Objective: To investigate whether inflammation exacerbates lipid accumulation in the radial arteries of patients with end-stage renal disease (ESRD) and to explore its underlying mechanisms.
Methods: Thirty ESRD patients receiving arteriovenostomy were included. The patients were divided by the plasma level of C-reactive protein into control group (n = 16) and inflamed group (n = 14). Foam cell formation and lipid droplet accumulation were checked by HE staining and Oil red O staining. Tissue inflammation and intracellular cholesterol trafficking correlated proteins were examined by immunohistochemistry or immunofluorescent staining.

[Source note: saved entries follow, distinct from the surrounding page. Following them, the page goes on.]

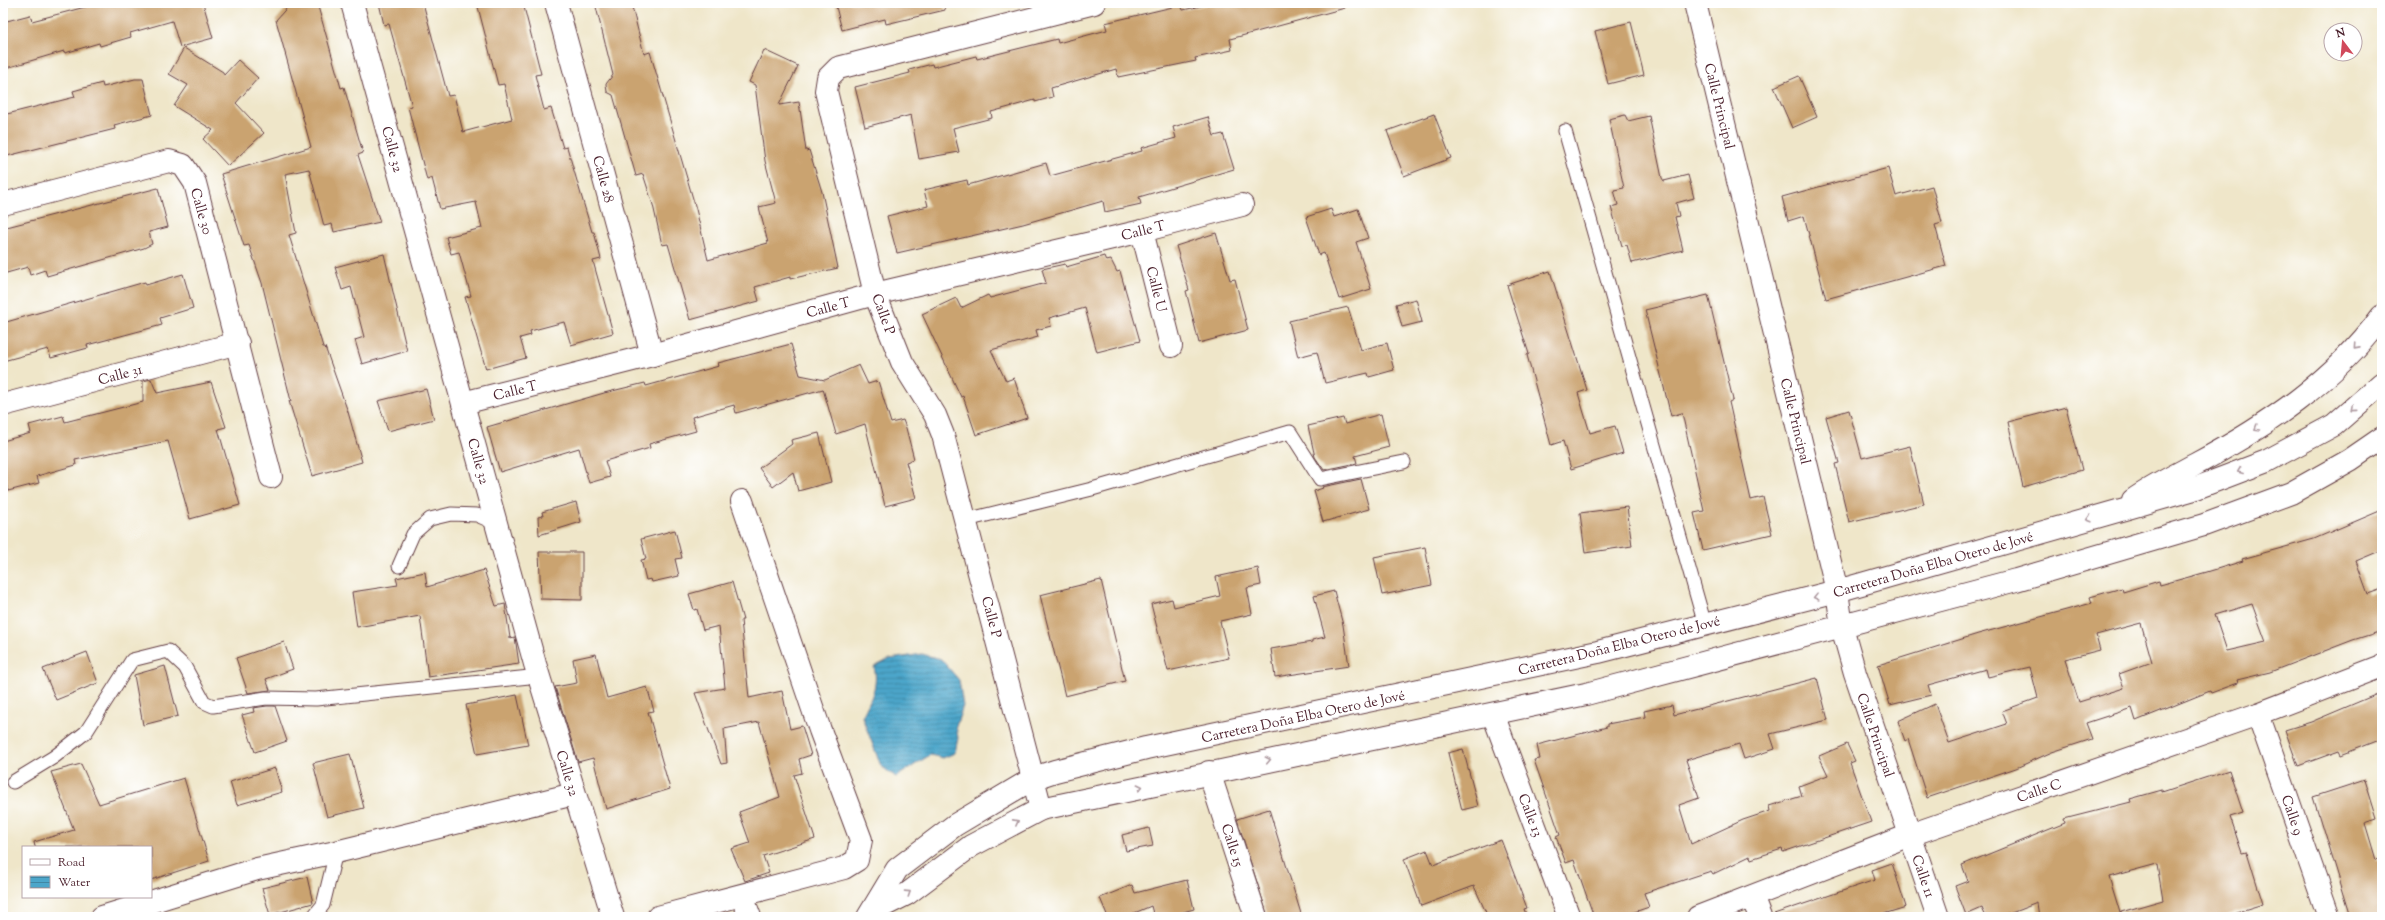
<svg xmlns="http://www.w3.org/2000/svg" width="2385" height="920" font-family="'Sorts Mill Goudy',serif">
  <defs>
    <pattern id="water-rules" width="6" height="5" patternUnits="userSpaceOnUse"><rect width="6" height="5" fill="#4ca6ca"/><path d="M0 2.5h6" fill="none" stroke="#4187a4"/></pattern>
  </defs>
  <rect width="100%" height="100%" fill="#fff"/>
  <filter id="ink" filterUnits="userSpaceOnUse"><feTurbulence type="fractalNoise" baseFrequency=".025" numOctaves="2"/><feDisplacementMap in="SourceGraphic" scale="8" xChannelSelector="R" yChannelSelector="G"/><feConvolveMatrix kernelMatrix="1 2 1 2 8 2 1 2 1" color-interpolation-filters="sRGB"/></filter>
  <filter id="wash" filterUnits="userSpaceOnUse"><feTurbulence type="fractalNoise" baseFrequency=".012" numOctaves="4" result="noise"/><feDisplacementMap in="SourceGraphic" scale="16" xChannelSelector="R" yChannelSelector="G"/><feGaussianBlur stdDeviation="0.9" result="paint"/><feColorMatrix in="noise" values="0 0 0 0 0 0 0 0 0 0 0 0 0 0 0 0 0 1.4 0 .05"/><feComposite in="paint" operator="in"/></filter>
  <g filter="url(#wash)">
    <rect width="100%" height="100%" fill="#efe6c9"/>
    <path fill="url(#water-rules)" stroke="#4b627a" d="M922,654L941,659L959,680L963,706L956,726L958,738L955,753L943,758L930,755L896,777L881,766L862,717C870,700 879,686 874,667L890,659Z"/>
    <g id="blocks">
      <g fill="#caa36f" fill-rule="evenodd">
        <polygon points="88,3 203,3 213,38 180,47 172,21 130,33 131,37 100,46 99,43 65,53 64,51 3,69 3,22 30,15 32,21 89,6"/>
        <polygon points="291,3 317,3 341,88 344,87 363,153 358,155 380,222 334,232 332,224 324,226 309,169 285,174 296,233 289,235 323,347 325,347 348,412 362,462 312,476 289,401 291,401 262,283 249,245 244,246 221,174 311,147 276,20"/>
        <polygon points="379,3 423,3 448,96 454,95 463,132 512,119 504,84 498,85 477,3 523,3 541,74 535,75 544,110 551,108 563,148 567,147 592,232 594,232 601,259 593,261 613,333 571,345 564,322 530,331 531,335 520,338 526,358 486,369 465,297 471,296 459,252 451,254 446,237 482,228 476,202 440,209 432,178 427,180 408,107 412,106 389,24 384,25"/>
        <polygon points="595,3 631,3 644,54 650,52 696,209 708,260 768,243 759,207 776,203 765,161 755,85 749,82 764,50 798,66 779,105 799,102 806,151 809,150 822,192 838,268 790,279 790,277 755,287 759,301 690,320 668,244 662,245 653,205 643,174 636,176 613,95 607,92 606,84 613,75"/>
        <polygon points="835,3 944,3 945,10 886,24 885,19 842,30"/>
        <polygon points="1215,3 1344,3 1345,8 1230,39 1232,50 1195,58 1196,61 1118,77 1116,69 1051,88 1053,97 1035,102 1035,100 991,112 992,118 953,128 959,152 919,159 911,115 865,127 855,87 910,73 909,70 932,64 933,67 976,56 977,59 1057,39 1058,43 1107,30 1105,23 1181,5 1183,10"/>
        <polygon points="1631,22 1644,75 1608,84 1595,31"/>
        <polygon points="184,48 223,72 224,75 238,60 258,78 236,103 264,133 228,166 203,139 213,130 174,106 188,85 169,74"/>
        <polygon points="1799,76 1817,117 1792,128 1774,87"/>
        <polygon points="135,79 143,79 152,115 114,125 115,129 3,157 3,115 75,97 73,91 102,83 103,87"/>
        <polygon points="1434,114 1451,158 1404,176 1387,131"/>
        <polygon points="1625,115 1628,121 1649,116 1662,178 1664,181 1688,175 1694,198 1676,203 1679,216 1675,217 1683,250 1632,263 1627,245 1622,246 1611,207 1618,205 1614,190 1624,188 1609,119"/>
        <polygon points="1208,117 1214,136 1223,134 1234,169 1139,197 1141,204 1105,212 1103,201 1023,224 897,253 887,216 928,206 924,190 967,180 968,185 1046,163 1050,176 1142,151 1141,148 1176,138 1173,127"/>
        <polygon points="1888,168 1896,196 1932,186 1942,223 1935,225 1946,266 1826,299 1804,216 1788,221 1782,197"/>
        <polygon points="158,188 168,227 149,232 152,244 144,248 47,276 45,270 30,275 28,267 3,274 3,228"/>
        <polygon points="1331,209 1334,217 1358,209 1368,238 1356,242 1371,289 1339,299 1324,253 1319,255 1306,217"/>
        <polygon points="1216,233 1230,280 1235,279 1248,330 1199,343 1186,291 1189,290 1176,246"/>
        <polygon points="384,254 407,351 362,364 355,340 364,337 351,287 342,290 335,267"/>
        <polygon points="1104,256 1106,261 1111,260 1117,272 1120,271 1140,341 1097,352 1085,308 1049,318 1051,326 1036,330 1038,337 991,350 1006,381 1014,378 1027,418 976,435 963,396 961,397 922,314 956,298 961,308 988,295 990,298 1046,283 1042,269 1065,264 1066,267"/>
        <polygon points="1550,271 1587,390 1578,393 1590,433 1615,426 1623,453 1571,469 1563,441 1551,445 1527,355 1529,354 1507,285"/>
        <polygon points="183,274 193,308 160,318 162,325 87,345 88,348 51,358 48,349 3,361 3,323 145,282 146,285"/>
        <polygon points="1708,295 1733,400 1729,402 1751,500 1763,497 1772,534 1703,550 1694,513 1704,511 1682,413 1671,416 1645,310"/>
        <polygon points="1416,299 1422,322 1402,327 1396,304"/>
        <polygon points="1348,307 1361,350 1387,343 1394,370 1369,377 1368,373 1325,383 1317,352 1298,357 1289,321"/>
        <polygon points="791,344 800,375 825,380 859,365 868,384 878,381 891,423 903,420 906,428 914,459 906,462 916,498 885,506 865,424 836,434 823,389 736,413 734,405 692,417 696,431 649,444 650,448 605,461 610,477 589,483 579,448 500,472 487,427 604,393 645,383 646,386 719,366 718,363"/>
        <polygon points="151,379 157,393 211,382 226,427 218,429 240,505 190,519 168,441 75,460 76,465 37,476 39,483 8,491 3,472 3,441 31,433 29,425 63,416 65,422 143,402 143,381"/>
        <polygon points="426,389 434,419 388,431 378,401"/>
        <polygon points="2066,407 2082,470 2023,487 2008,422"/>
        <polygon points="1849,410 1862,458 1910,446 1924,504 1849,522 1835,464 1839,463 1826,417"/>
        <polygon points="1381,414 1389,447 1355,456 1357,463 1324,470 1315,457 1308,426 1343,418 1345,424"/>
        <polygon points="819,433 831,482 798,491 793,472 773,487 759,468 792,444 791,440"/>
        <polygon points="1361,479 1369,509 1323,522 1314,491 1323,488 1322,487"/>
        <polygon points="576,502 581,522 539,535 538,517 543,516 542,512"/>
        <polygon points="1627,507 1632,546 1585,553 1580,513"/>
        <path d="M2382,510V550L2356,561L2368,594L2382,589V631L2353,640L2270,672L2237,680L2238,683L2211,693L2210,691L2136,721L2132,708L2086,723L2092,739L2052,752L2016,768L1927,798L1908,739L1905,741L1898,721L1935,704L1949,743L2007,724L2002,711L2038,698L2030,667L1988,677L1986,669L1928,685L1931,695L1890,705L1878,665L1978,634L2092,603L2090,597L2122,588L2123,592L2159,581L2160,585L2207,572L2243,561L2242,559L2314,539ZM2252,604L2266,642L2227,651L2215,615ZM2141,623L2152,662L2119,674L2124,688L2079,702L2065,659L2100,650L2096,635Z"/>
        <polygon points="675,530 682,558 675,559 679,576 652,582 651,579 646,580 641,560 646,559 641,539"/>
        <polygon points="1425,547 1432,585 1382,595 1374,557"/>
        <polygon points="539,552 582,552 582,600 541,599"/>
        <polygon points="1258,568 1261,585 1247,588 1252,614 1220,621 1229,658 1168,671 1151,604 1172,599 1174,607 1220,596 1216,577"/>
        <polygon points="484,570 496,606 505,604 510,638 515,637 519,664 428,677 420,616 357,627 352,592 398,585 396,578 425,572 427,587"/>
        <polygon points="1101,580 1125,681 1065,696 1040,595"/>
        <polygon points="732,582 743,620 741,620 749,698 782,691 790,729 802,726 811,755 799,759 802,773 794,775 815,839 763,856 769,873 745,881 731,849 750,843 739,812 780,797 759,722 724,729 727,763 721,764 695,693 725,688 719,626 703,630 697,609 694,610 689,594"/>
        <polygon points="1334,591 1343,625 1349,666 1275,677 1271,649 1312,642 1312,640 1325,637 1314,596"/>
        <polygon points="284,642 293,669 266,679 270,690 248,693 236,658"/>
        <polygon points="87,652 98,683 56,700 43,669"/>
        <polygon points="596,654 607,698 647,687 654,711 648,712 670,789 606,809 593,758 578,762 555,687 577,683 573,659"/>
        <polygon points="165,666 178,716 143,725 134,675"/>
        <polygon points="1817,678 1828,720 1770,734 1775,749 1744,759 1739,744 1686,760 1699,798 1679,805 1691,844 1743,820 1770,811 1769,806 1802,796 1799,786 1828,775 1819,756 1847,744 1855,761 1850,763 1871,822 1783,852 1782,849 1751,859 1750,856 1713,874 1711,871 1644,893 1649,907 1620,917 1594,917 1574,860 1566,863 1556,837 1560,835 1534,760 1540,759 1537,745 1607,727 1607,724 1645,717 1644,711 1672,705 1674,715"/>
        <polygon points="2382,692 2382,739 2341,755 2339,751 2298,766 2285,730 2311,722"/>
        <polygon points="517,695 528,745 477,754 466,705"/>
        <polygon points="267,706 275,706 287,741 255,752 242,715 254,712 253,708"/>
        <polygon points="1463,749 1478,806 1462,810 1448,753"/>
        <polygon points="350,754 364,808 327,817 313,763"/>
        <polygon points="81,764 99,804 184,778 209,861 151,880 151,847 35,847 34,842 74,830 51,772"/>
        <polygon points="275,768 282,792 237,805 230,782"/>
        <path d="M2229,770L2243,813L2230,817L2242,853L2247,852L2263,904L2221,917H2039L2037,903L2001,917H1986L1982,908L1966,915L1955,886L1968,881L1962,865L2065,823L2064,819L2131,802L2130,799L2162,790V792ZM2157,864L2163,900L2121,912V916L2109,877Z"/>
        <polygon points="2365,780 2377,819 2365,823 2376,860 2382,858 2382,917 2350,917 2313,797"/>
        <polygon points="1269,809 1302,917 1268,917 1237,819"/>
        <polygon points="1149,828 1153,846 1126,851 1122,835"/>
        <polygon points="1501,840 1527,908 1524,909 1527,917 1488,917 1474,886 1421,906 1404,859 1427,850 1433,865"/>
        <polygon points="1892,863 1906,907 1874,917 1775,917 1774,914 1875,880 1872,870"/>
        <polygon points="307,877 313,903 270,915 262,888"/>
        <polygon points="1187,880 1194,909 1165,917 1154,917 1151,906 1125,917 1108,917 1100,898 1132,885 1135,893"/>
      </g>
    </g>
  </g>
  <g filter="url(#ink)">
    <use href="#blocks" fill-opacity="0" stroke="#633d43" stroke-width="1"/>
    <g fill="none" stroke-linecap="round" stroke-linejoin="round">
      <g stroke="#633d43" stroke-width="15">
        <g id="service">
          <polyline points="1565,131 1705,625"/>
          <polyline points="966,520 1092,489 1290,432 1320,479 1404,462"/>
          <polyline points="399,566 413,534 430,519 451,514 477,515 497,524"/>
          <polyline points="13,782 54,757 86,732 132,660 168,651 185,667 204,702 213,706 266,698 316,699 539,676"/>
          <polyline points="313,917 323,905 336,852"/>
        </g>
      </g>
      <g stroke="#633d43" stroke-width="24">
        <g id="minor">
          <polyline points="352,3 535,664 613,917"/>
          <polyline points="556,3 652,355"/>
          <polyline points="1695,3 1837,591 1842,627 1855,673 1938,917"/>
          <polyline points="3,204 169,161 183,165 195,183 271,477"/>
          <polyline points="1142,231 1171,346"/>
          <polyline points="463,403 652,355 875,294 1142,231 1242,205"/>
          <polyline points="3,405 238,343"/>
          <polyline points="1493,714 1569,917"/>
          <polyline points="2258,714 2329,917"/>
          <polyline points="1209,772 1256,917"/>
          <polyline points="1041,809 943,435 935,415 902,362 875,294 826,91 828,78 838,68 1094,3"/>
          <polyline points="742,896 750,917"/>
          <polyline points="1752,897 1760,917"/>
          <polyline points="102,917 257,869 336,852 574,794"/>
          <polyline points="658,917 844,868 857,860 861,840 820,730 742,501"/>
          <polyline points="1698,917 1910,835 2258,714 2382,666"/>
        </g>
      </g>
      <g stroke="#633d43" stroke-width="24">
        <g id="tertiary">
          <path d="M2133,500C2153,486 2174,476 2196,464C2267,426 2334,381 2382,316"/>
          <polyline points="873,911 907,894 971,846 1041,809 1586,694 2016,580 2204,525 2291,493 2350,460 2382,438"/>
          <polyline points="868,917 897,869 955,825 1034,778 1055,771 1146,748 1598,652 1837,591 2191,490 2267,461 2334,425 2382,383"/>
        </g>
      </g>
      <use href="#service" stroke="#fff" stroke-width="13"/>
      <use href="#minor" stroke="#fff" stroke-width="22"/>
      <use href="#tertiary" stroke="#fff" stroke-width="22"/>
    </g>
    <defs><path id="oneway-chevron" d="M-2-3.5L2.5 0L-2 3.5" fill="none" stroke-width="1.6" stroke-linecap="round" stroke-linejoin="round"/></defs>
    <g stroke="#ae9aa0">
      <use href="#oneway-chevron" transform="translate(2356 346) rotate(132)"/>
      <use href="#oneway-chevron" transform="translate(2353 409) rotate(139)"/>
      <use href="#oneway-chevron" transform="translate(2257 428) rotate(149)"/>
      <use href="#oneway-chevron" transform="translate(2240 471) rotate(159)"/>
      <use href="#oneway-chevron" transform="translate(2089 519) rotate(164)"/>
      <use href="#oneway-chevron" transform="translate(1816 597) rotate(166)"/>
      <use href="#oneway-chevron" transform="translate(1268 760) rotate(-12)"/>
      <use href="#oneway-chevron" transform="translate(1140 787) rotate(-12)"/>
      <use href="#oneway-chevron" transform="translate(1016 822) rotate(-28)"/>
      <use href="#oneway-chevron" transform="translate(908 893) rotate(-33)"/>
    </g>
  </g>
  <g text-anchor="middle" stroke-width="3.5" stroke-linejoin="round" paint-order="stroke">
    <g font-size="14" fill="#4a1f2b" stroke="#fff">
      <text transform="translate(1720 106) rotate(76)" y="5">Calle Principal</text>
      <text transform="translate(393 149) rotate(75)" y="5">Calle 32</text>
      <text transform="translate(604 179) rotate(75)" y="5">Calle 28</text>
      <text transform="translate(202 211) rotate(74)" y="5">Calle 30</text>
      <text transform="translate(1143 230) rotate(-14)" y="5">Calle T</text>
      <text transform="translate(1157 289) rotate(76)" y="5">Calle U</text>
      <text transform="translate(828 307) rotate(-15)" y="5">Calle T</text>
      <text transform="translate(884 314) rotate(70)" y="5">Calle P</text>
      <text transform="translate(120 374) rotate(-15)" y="5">Calle 31</text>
      <text transform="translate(515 390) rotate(-14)" y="5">Calle T</text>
      <text transform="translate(1796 421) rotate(76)" y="5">Calle Principal</text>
      <text transform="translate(479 461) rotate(74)" y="5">Calle 32</text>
      <text transform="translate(1933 564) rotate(-16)" y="5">Carretera Doña Elba Otero de Jové</text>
      <text transform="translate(992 617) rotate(75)" y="5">Calle P</text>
      <text transform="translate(1619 645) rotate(-14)" y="5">Carretera Doña Elba Otero de Jové</text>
      <text transform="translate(1303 716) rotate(-12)" y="5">Carretera Doña Elba Otero de Jové</text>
      <text transform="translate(1876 735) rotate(71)" y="5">Calle Principal</text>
      <text transform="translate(568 773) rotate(73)" y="5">Calle 32</text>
      <text transform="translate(2039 790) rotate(-19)" y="5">Calle C</text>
      <text transform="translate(1531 815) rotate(69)" y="5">Calle 13</text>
      <text transform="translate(2293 815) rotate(71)" y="5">Calle 9</text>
      <text transform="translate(1233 845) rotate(72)" y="5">Calle 15</text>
      <text transform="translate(1924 876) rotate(71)" y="5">Calle 11</text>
    </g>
  </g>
  <rect width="2385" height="920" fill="none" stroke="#fff" stroke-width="16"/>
  <rect x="22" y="846" width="130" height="52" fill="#ffffff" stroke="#b7a5aa"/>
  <rect x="30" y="859" width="20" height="6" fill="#ffffff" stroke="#b7a5aa"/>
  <text x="58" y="866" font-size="12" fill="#4a1f2b">Road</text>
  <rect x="30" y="876" width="20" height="12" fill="url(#water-rules)" stroke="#b7a5aa"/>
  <text x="58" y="886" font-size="12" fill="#4a1f2b">Water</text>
  <g transform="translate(2343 42) rotate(344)"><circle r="19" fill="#ffffff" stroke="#b7a5aa"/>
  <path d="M0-3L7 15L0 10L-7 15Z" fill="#d1495b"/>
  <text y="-6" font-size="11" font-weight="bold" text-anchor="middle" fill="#4a1f2b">N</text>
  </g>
</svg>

Results: There were no differences in primary diseases, age, body weight, hemoglobin, total protein, albumin, glucose, lipid profile between the two groups (all P values >0.05). The expressions of tumor necrosis factor α (TNFα) and monocyte chemotactic protein-1 (MCP-1) of the radial artery were increased in the inflamed group. There was significant lipid accumulation in the radial arteries of inflamed group compared to the control group, which was correlated with the increased protein expressions of low density lipoprotein receptor (LDLr), sterol regulatory element binding protein-2 (SREBP-2), and SREBP cleavage-activating protein (SCAP). Confocal microscopy observation showed that inflammation enhanced the translocation of SCAP escorting SREBP-2 from endoplasmic reticulum to Golgi, thereby activating LDLr gene transcription. Further analysis showed that dysregulation of LDLr pathway induced by inflammation was associated with increased protein expression of mTOR (r = 0.733, P < 0.05), especially with the enhanced co-expression of mTOR and SREBP-2(P < 0.05).
Conclusion: Inflammation accelerates the progression of foam cell formation in ESRD patients via dysregulation of LDLr pathway, which might be partly through the activation of mTOR pathway.